The state’s original “Right to Repair” law, passed seven years ago, covers codes amassed by your car’s computer. But it does not specifically give consumers and their mechanics license to real-time “telematics.” Hence, we have a ballot question once again pitting car makers against the auto repair industry.

One of the most frightening aspects of this campaign is the idea pushed by Question 1 opponents that opening access to a vehicle’s telemetry somehow opens the door to stalkers and hackers. Information technology professionals refute this as a stretch, at best.
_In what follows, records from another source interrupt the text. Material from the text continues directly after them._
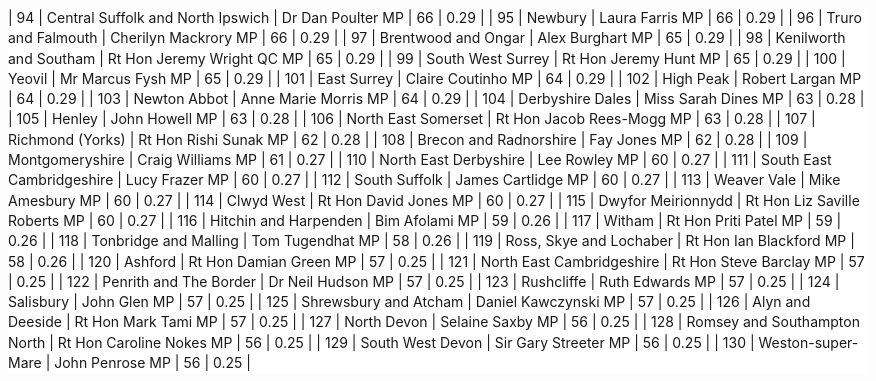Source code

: | 94 | Central Suffolk and North Ipswich | Dr Dan Poulter MP | 66 | 0.29 |
| 95 | Newbury | Laura Farris MP | 66 | 0.29 |
| 96 | Truro and Falmouth | Cherilyn Mackrory MP | 66 | 0.29 |
| 97 | Brentwood and Ongar | Alex Burghart MP | 65 | 0.29 |
| 98 | Kenilworth and Southam | Rt Hon Jeremy Wright QC MP | 65 | 0.29 |
| 99 | South West Surrey | Rt Hon Jeremy Hunt MP | 65 | 0.29 |
| 100 | Yeovil | Mr Marcus Fysh MP | 65 | 0.29 |
| 101 | East Surrey | Claire Coutinho MP | 64 | 0.29 |
| 102 | High Peak | Robert Largan MP | 64 | 0.29 |
| 103 | Newton Abbot | Anne Marie Morris MP | 64 | 0.29 |
| 104 | Derbyshire Dales | Miss Sarah Dines MP | 63 | 0.28 |
| 105 | Henley | John Howell MP | 63 | 0.28 |
| 106 | North East Somerset | Rt Hon Jacob Rees-Mogg MP | 63 | 0.28 |
| 107 | Richmond (Yorks) | Rt Hon Rishi Sunak MP | 62 | 0.28 |
| 108 | Brecon and Radnorshire | Fay Jones MP | 62 | 0.28 |
| 109 | Montgomeryshire | Craig Williams MP | 61 | 0.27 |
| 110 | North East Derbyshire | Lee Rowley MP | 60 | 0.27 |
| 111 | South East Cambridgeshire | Lucy Frazer MP | 60 | 0.27 |
| 112 | South Suffolk | James Cartlidge MP | 60 | 0.27 |
| 113 | Weaver Vale | Mike Amesbury MP | 60 | 0.27 |
| 114 | Clwyd West | Rt Hon David Jones MP | 60 | 0.27 |
| 115 | Dwyfor Meirionnydd | Rt Hon Liz Saville Roberts MP | 60 | 0.27 |
| 116 | Hitchin and Harpenden | Bim Afolami MP | 59 | 0.26 |
| 117 | Witham | Rt Hon Priti Patel MP | 59 | 0.26 |
| 118 | Tonbridge and Malling | Tom Tugendhat MP | 58 | 0.26 |
| 119 | Ross, Skye and Lochaber | Rt Hon Ian Blackford MP | 58 | 0.26 |
| 120 | Ashford | Rt Hon Damian Green MP | 57 | 0.25 |
| 121 | North East Cambridgeshire | Rt Hon Steve Barclay MP | 57 | 0.25 |
| 122 | Penrith and The Border | Dr Neil Hudson MP | 57 | 0.25 |
| 123 | Rushcliffe | Ruth Edwards MP | 57 | 0.25 |
| 124 | Salisbury | John Glen MP | 57 | 0.25 |
| 125 | Shrewsbury and Atcham | Daniel Kawczynski MP | 57 | 0.25 |
| 126 | Alyn and Deeside | Rt Hon Mark Tami MP | 57 | 0.25 |
| 127 | North Devon | Selaine Saxby MP | 56 | 0.25 |
| 128 | Romsey and Southampton North | Rt Hon Caroline Nokes MP | 56 | 0.25 |
| 129 | South West Devon | Sir Gary Streeter MP | 56 | 0.25 |
| 130 | Weston-super-Mare | John Penrose MP | 56 | 0.25 |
Paul Roberts, publisher of the Security Ledger and founder of a group of IT professionals who support the update, calls that a “scare tactic.” In a column for WBUR, Roberts adds that the referendum is really about a much bigger issue than car data or even farm equipment. It’s about resisting the software monopolies created by makers of any product who “stifle competition and innovation while bleeding consumers of their money, their data or both.”

We couldn’t agree more. When you buy a car, it’s yours, from the front bumper to the rear. That includes the stream of data piping out of its transmitters. We urge voters to approve Question 1.